-------- The data --------

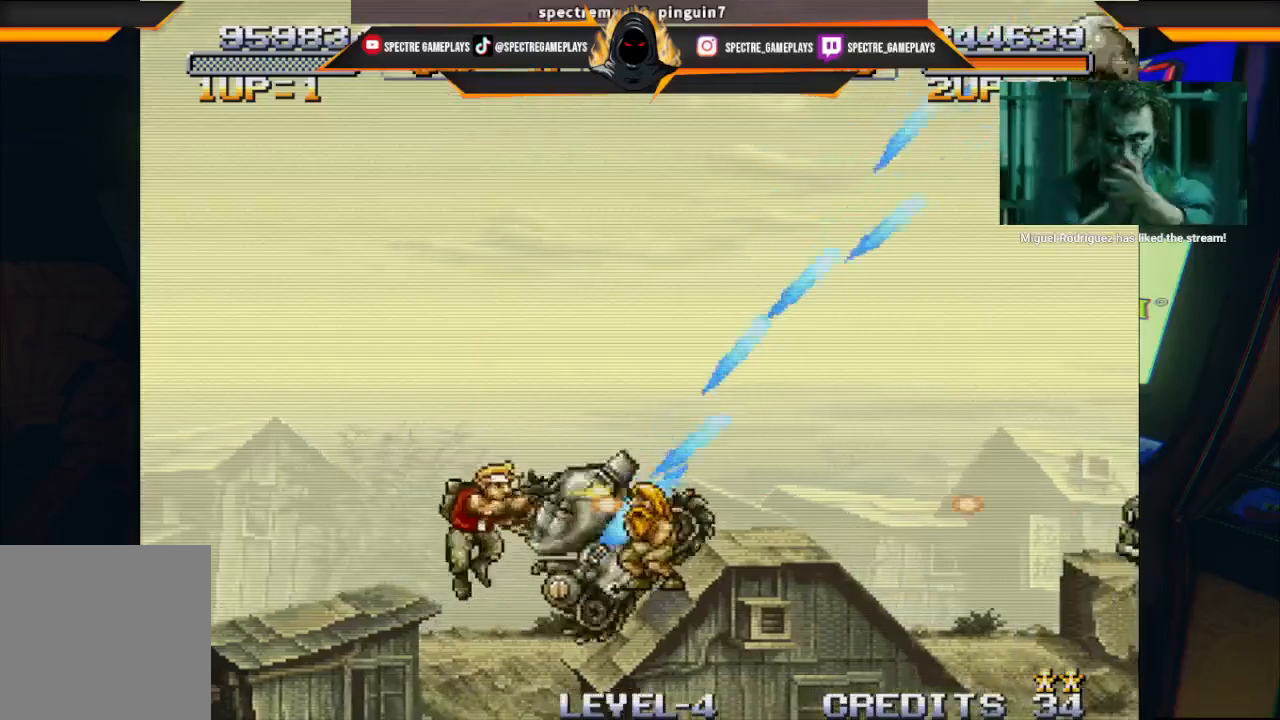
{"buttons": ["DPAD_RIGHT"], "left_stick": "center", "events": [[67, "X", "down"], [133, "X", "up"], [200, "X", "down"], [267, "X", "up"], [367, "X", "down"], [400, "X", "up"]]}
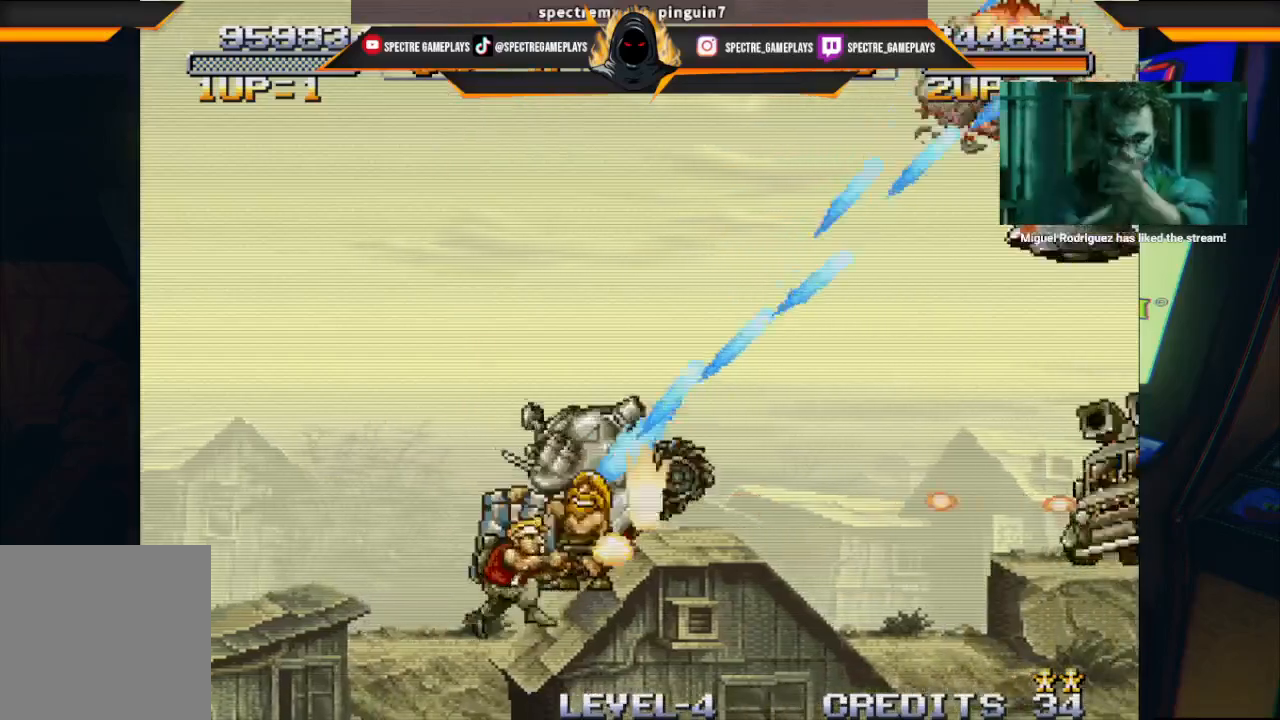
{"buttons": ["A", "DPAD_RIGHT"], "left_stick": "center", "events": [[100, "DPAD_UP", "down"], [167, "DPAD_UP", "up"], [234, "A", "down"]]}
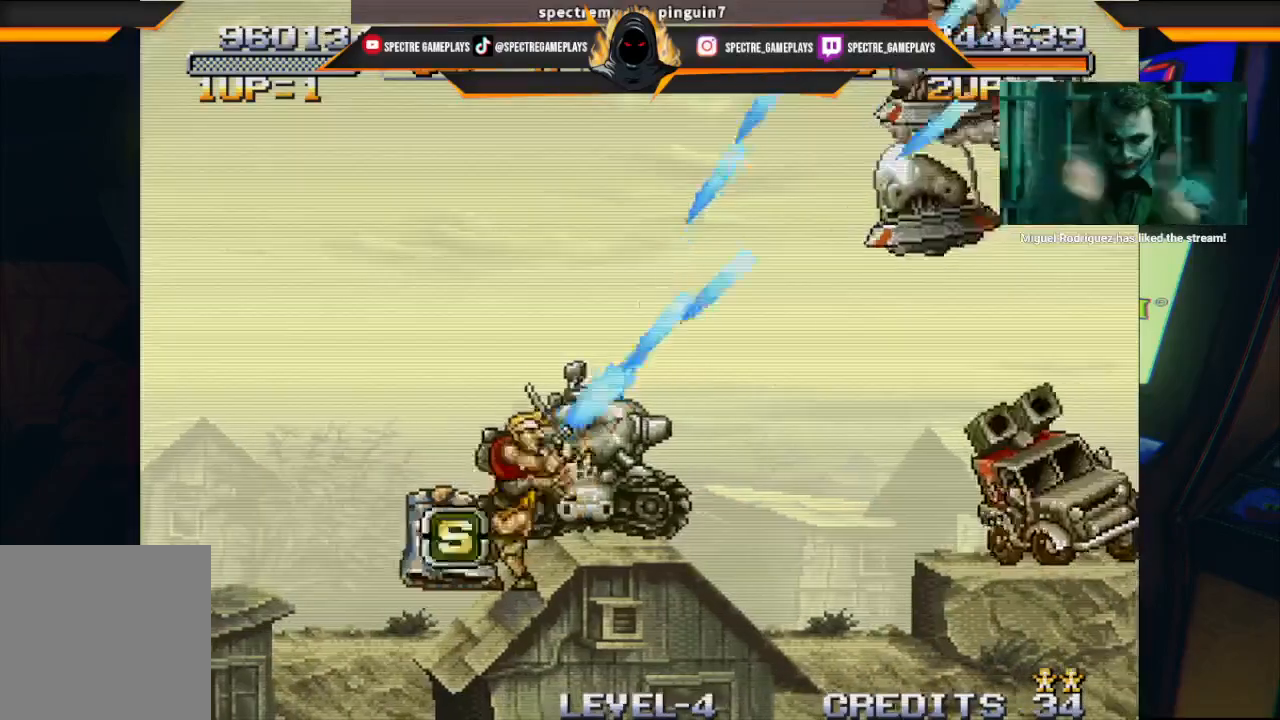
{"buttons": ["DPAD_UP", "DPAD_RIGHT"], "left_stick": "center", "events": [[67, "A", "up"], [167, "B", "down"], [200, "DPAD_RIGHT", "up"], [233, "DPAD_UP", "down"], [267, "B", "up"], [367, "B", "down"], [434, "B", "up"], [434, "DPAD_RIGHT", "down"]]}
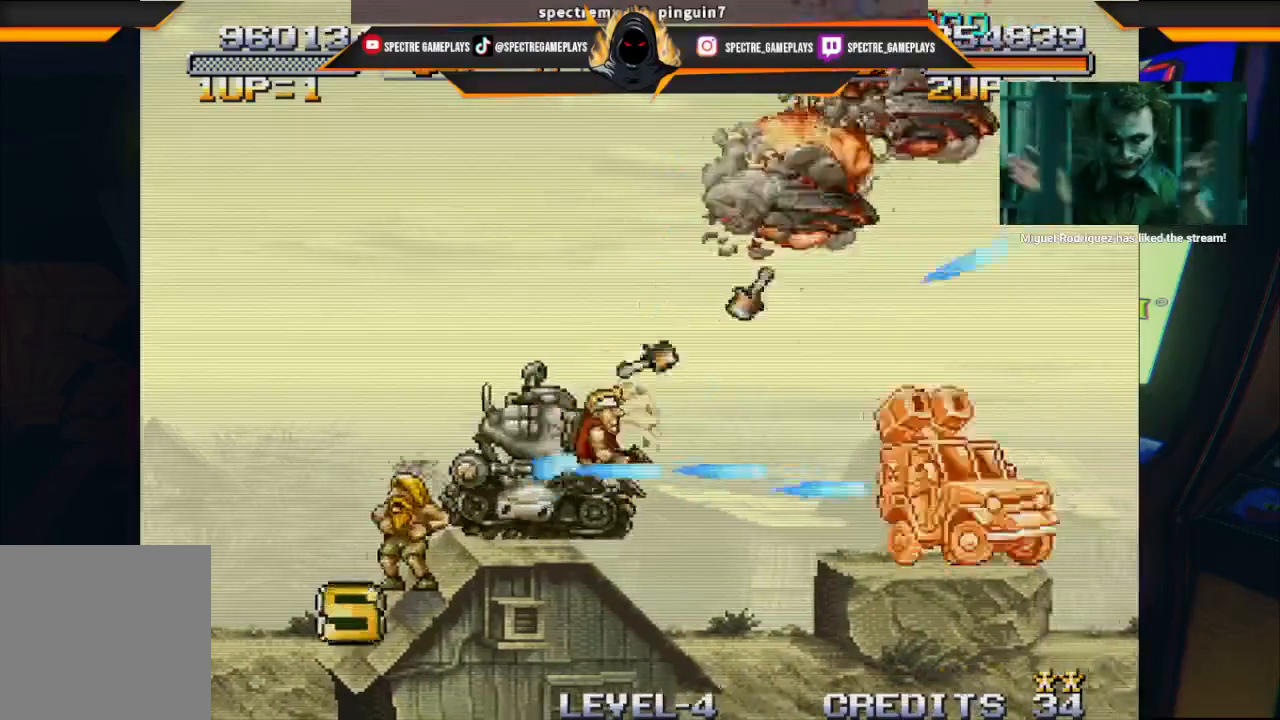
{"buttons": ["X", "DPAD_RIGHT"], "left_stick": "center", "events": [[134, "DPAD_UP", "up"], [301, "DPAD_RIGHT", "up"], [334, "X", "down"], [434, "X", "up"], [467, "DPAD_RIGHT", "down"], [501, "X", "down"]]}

--------

§ Task to complete: Give the data again word for word, without images.

§ Problem solution:
{"buttons": ["DPAD_RIGHT"], "left_stick": "center", "events": [[67, "X", "down"], [133, "X", "up"], [200, "X", "down"], [267, "X", "up"], [367, "X", "down"], [400, "X", "up"]]}
{"buttons": ["A", "DPAD_RIGHT"], "left_stick": "center", "events": [[100, "DPAD_UP", "down"], [167, "DPAD_UP", "up"], [234, "A", "down"]]}
{"buttons": ["DPAD_UP", "DPAD_RIGHT"], "left_stick": "center", "events": [[67, "A", "up"], [167, "B", "down"], [200, "DPAD_RIGHT", "up"], [233, "DPAD_UP", "down"], [267, "B", "up"], [367, "B", "down"], [434, "B", "up"], [434, "DPAD_RIGHT", "down"]]}
{"buttons": ["X", "DPAD_RIGHT"], "left_stick": "center", "events": [[134, "DPAD_UP", "up"], [301, "DPAD_RIGHT", "up"], [334, "X", "down"], [434, "X", "up"], [467, "DPAD_RIGHT", "down"], [501, "X", "down"]]}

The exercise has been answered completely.